• Work request
Report the tally of lines in the material below that have the string "Equisera", with no other output.

[Material for this task]

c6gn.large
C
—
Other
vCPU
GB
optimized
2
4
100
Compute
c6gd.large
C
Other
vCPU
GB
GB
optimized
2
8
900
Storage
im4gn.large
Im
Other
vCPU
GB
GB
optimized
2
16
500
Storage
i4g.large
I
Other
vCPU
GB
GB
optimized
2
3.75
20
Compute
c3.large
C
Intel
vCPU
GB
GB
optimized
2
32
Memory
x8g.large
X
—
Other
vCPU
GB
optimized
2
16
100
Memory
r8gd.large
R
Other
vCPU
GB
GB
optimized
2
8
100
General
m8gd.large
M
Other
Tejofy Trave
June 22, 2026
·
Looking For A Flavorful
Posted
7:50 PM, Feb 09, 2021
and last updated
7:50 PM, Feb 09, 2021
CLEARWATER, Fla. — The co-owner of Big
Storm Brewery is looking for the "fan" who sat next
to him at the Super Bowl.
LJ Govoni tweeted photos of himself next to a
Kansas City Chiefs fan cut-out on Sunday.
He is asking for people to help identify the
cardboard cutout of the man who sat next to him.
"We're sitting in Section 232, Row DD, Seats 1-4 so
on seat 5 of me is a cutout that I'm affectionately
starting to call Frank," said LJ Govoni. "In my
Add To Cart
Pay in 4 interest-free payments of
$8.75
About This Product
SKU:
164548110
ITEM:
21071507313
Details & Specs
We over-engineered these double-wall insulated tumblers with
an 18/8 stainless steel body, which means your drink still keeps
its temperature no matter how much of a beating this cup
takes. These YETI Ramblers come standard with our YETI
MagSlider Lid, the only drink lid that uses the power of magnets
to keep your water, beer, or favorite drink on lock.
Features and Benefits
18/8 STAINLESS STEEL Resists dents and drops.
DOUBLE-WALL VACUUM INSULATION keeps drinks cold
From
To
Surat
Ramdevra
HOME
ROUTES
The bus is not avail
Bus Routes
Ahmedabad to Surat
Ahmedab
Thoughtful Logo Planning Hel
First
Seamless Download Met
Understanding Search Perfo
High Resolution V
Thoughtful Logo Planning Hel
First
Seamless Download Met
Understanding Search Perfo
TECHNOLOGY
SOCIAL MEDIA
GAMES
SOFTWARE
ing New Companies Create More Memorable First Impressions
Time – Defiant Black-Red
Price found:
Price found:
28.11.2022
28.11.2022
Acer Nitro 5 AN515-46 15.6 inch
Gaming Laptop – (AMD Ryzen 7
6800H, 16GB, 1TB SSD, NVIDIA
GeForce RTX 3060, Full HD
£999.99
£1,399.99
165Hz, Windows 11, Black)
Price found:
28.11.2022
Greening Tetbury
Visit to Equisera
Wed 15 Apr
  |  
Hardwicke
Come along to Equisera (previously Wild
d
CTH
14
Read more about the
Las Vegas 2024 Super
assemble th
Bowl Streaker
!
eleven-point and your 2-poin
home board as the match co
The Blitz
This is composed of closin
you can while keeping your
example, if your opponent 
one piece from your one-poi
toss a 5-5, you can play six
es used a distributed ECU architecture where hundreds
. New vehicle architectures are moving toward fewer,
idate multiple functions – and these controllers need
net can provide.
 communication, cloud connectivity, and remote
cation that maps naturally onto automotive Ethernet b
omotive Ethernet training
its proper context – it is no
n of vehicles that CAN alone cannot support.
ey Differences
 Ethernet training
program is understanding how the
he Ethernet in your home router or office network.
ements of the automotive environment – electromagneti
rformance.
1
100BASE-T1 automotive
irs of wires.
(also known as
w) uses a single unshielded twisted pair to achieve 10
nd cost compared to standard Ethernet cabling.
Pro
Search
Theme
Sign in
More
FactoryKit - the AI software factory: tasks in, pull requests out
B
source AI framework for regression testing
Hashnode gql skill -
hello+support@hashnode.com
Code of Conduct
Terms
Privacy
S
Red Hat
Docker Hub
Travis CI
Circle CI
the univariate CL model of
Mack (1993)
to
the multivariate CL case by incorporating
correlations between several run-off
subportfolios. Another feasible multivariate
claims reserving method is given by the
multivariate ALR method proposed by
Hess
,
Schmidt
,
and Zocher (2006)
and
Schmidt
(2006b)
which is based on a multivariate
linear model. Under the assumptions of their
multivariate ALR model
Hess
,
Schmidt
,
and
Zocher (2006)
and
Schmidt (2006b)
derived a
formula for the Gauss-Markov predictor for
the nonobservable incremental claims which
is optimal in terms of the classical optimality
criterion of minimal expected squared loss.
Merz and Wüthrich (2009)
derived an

[/Material for this task]

• Task solution
2